First, let’s go through the process of an HTML page once it reaches the browser. Remember, HTML is no different than a piece of non-meaningful text if there is nothing which knows how to understand (parse) it. For that, we have our browser. The DOM (Document Object Model) constructed at the time of page load. While going line by line, the browser will capture different HTML elements and will build the DOM out of it. The DOM is a hierarchical representation of the elements which we then can access through our javascript scripts. When the browser loads HTML and comes across a <script>...</script> tag, it can’t continue building the DOM. It must execute the script right away. The same happens for external scripts <script src="..."></script>: the browser must wait until the scripts downloaded, execute it, and only then process the rest of the page.

One good practice is to declare our javascript right before the and of the page before the body element is being closed </body>. On the opposite side, it is advisable to declare our stylesheets right at the <head> element. Declaring our scripts as part of the <head> element may lead to an unexpected behavior. You might wonder why is it a problem, let’s assume you have a js page with lots of declarations, and functionalities. JS will run first and will try to find elements from our HTML world, but WAIT! We have a problem! the tags and the information they carry are not loaded yet, and our script can’t find them and cant modify them.

<body>
  ...all content is above the script...

  <script src="someJS.js"></script>
</body>

The browser notices the script (and can start downloading it) only after it parsed the full HTML document and represents it as the DOM. For heavy HTML documents, that may be a noticeable delay.

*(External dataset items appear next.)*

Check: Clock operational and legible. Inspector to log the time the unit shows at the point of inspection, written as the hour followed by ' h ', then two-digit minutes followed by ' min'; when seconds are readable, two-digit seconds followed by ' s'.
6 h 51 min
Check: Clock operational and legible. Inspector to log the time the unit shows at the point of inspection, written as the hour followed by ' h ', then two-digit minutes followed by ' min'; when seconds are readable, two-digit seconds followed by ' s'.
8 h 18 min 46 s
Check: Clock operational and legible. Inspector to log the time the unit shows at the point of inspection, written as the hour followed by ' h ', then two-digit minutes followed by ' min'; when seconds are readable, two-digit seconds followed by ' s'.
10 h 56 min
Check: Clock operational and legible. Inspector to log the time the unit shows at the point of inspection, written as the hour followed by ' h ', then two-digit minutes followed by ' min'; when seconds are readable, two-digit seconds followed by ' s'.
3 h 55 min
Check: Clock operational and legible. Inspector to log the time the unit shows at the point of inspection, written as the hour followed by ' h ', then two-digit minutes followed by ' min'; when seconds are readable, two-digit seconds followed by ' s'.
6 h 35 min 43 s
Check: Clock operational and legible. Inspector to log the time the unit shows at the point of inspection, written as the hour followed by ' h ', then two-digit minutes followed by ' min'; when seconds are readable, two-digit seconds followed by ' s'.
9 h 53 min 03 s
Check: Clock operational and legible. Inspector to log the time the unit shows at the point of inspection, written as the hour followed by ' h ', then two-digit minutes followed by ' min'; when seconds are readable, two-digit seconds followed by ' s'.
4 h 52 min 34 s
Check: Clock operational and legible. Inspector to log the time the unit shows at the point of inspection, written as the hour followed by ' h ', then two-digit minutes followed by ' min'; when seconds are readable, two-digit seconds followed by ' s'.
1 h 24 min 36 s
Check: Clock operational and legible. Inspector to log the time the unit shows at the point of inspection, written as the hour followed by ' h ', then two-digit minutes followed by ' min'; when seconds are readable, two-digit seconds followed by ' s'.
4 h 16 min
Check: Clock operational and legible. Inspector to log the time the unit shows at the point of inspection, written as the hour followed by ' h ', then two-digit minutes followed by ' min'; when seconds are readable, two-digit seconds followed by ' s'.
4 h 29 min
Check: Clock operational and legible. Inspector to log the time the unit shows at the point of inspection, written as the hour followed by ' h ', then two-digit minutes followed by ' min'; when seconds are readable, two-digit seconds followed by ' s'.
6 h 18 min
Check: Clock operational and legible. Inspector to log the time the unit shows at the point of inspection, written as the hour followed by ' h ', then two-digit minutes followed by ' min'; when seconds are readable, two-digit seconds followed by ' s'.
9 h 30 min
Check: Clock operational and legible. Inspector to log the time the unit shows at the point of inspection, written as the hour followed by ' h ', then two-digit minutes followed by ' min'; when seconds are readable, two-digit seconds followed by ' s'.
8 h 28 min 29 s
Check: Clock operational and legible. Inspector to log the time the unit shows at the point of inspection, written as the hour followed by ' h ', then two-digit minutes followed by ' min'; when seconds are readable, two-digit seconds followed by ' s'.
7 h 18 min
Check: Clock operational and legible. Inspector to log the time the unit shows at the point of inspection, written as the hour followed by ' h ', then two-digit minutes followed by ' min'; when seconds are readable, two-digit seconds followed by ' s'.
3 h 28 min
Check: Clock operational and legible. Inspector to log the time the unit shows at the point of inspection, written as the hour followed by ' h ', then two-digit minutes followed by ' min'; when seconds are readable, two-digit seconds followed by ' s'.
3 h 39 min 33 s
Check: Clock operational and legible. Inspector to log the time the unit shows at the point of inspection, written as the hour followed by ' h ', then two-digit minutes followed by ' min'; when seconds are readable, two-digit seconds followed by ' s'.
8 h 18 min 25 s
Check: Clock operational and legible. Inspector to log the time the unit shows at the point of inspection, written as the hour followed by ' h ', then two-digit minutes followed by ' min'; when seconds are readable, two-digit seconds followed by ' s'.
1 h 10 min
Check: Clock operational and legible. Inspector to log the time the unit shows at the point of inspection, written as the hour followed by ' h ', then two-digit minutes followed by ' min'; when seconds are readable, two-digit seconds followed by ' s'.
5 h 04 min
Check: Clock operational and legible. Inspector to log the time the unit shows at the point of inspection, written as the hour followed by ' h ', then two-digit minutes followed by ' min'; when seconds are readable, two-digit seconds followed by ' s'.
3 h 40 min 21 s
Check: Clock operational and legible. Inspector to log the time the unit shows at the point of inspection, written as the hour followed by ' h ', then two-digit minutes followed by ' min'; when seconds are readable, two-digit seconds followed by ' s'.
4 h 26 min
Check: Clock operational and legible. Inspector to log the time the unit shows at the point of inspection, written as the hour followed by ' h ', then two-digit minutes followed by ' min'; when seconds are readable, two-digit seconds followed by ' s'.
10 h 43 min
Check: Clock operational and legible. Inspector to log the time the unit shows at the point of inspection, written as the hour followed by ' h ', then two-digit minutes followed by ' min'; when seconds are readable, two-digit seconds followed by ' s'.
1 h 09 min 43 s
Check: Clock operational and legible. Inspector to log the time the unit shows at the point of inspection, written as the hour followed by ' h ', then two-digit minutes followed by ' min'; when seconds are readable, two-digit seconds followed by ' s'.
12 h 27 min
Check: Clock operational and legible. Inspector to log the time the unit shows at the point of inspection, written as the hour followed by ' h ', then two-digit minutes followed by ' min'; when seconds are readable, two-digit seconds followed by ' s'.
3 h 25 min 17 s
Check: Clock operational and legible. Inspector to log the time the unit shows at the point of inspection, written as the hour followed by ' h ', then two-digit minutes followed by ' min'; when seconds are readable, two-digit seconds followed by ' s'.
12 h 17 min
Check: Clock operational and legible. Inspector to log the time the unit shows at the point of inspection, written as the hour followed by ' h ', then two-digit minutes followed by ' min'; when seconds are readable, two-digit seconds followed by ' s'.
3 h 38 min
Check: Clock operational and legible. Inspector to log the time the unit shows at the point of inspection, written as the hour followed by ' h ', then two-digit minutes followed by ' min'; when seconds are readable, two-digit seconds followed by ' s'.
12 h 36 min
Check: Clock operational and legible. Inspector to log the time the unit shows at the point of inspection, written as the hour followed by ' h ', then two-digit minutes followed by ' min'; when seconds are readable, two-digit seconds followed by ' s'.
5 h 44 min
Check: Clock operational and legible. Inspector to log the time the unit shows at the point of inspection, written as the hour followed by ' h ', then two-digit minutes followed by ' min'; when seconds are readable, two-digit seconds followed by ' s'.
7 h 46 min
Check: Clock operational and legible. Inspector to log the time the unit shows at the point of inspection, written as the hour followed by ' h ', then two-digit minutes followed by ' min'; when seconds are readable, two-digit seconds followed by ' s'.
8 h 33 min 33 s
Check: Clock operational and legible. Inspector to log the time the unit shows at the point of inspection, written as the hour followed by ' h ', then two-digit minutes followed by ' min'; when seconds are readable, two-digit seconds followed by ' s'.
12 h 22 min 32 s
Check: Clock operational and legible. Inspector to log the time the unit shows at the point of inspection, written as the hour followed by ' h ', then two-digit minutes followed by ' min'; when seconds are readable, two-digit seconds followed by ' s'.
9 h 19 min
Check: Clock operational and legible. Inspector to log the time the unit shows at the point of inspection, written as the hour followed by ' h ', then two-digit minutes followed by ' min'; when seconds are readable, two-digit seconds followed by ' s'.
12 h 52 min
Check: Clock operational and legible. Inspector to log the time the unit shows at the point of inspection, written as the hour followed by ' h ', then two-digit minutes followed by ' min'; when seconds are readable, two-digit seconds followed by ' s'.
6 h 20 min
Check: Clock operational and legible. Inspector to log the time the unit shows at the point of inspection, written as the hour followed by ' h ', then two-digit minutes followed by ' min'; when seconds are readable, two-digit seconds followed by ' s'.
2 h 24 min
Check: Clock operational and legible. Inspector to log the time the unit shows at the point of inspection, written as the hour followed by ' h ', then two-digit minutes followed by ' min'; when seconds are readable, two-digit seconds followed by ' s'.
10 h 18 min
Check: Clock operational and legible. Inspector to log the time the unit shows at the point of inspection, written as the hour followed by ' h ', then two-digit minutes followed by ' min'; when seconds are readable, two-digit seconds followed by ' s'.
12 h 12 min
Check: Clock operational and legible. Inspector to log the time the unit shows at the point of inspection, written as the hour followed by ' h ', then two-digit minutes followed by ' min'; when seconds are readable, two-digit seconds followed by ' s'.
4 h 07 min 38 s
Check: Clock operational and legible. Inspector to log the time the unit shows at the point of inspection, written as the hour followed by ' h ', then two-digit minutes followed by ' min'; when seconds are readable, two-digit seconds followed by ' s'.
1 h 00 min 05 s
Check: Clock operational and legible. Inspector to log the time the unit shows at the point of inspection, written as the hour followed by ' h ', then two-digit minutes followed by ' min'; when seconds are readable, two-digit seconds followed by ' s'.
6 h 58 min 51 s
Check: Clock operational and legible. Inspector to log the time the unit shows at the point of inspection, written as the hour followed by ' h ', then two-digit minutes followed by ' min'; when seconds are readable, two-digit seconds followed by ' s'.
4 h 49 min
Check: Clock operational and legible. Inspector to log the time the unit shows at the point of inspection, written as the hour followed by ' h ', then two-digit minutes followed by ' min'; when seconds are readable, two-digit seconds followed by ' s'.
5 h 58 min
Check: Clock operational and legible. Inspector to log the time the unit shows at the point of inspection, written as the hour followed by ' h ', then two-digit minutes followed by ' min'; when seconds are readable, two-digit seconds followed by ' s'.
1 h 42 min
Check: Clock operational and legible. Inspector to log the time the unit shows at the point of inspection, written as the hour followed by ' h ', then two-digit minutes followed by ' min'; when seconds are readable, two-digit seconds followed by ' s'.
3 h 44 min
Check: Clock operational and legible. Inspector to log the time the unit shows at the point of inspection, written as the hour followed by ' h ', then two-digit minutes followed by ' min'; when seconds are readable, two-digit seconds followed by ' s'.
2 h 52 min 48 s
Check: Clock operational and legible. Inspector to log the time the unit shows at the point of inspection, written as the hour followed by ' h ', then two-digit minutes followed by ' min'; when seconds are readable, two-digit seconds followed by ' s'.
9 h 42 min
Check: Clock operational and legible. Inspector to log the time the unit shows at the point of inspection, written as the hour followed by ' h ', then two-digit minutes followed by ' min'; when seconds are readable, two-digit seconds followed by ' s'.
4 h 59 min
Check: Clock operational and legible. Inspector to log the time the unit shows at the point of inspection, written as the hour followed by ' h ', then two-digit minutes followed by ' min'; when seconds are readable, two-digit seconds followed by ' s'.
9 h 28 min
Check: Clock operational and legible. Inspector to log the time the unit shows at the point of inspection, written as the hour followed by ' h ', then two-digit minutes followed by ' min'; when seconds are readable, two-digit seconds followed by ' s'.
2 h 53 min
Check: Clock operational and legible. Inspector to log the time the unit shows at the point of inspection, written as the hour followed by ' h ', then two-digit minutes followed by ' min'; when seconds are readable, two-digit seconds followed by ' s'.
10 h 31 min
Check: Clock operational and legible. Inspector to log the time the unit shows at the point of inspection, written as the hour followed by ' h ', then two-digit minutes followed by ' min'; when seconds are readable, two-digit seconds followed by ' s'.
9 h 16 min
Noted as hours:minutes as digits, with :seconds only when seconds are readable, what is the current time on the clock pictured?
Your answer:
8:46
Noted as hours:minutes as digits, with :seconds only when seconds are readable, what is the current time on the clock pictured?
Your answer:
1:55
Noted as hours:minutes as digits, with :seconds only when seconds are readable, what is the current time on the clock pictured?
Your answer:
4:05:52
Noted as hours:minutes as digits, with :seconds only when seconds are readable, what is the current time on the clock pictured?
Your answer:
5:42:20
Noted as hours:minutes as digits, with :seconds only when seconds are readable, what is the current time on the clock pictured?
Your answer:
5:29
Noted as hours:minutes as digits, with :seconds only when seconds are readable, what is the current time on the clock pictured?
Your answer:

We can also leave it at the top of the page and ask defer to help us out. The defer attribute tells the browser to execute the script file once the HTML document parsed. Here is an example where would you like to locate the attribute.

<script defer src="script.js"></script>

Another solution we have for this issue is an event listener on the document that will say “fire up everything as soon as this page content loads. and DOM is fully constructed”.